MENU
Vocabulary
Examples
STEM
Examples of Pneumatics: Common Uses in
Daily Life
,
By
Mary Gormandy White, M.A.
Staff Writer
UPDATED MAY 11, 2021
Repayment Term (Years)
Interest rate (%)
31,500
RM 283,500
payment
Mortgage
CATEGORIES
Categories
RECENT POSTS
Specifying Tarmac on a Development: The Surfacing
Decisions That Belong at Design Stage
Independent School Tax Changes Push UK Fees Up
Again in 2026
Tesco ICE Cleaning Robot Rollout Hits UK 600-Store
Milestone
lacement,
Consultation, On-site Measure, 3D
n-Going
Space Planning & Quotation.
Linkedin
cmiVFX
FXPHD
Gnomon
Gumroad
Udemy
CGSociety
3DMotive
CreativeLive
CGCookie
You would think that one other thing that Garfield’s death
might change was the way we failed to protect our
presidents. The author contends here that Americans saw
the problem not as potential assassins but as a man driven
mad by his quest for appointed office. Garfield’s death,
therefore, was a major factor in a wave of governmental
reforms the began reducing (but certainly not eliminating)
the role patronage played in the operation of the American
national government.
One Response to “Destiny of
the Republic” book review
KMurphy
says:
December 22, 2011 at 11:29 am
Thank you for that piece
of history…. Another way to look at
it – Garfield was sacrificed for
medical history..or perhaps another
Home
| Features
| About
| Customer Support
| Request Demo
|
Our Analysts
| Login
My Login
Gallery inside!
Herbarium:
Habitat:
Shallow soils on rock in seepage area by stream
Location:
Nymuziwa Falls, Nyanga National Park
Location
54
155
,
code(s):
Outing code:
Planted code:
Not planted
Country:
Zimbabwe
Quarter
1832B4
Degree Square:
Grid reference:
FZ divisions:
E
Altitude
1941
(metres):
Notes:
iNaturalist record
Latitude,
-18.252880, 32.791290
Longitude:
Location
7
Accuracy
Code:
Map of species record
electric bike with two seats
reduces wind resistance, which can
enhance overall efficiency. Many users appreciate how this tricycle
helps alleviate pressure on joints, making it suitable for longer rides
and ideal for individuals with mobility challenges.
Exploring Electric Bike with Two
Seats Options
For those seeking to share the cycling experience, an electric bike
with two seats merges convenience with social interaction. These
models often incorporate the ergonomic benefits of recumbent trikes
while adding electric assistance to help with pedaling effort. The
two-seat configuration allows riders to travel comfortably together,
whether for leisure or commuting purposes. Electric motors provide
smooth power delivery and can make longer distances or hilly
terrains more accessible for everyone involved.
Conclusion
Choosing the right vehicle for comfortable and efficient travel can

:::::

### Work instruction
Tell how many lines of the listing include the word "record"; the number alone is the answer.

### Answer to this problem
2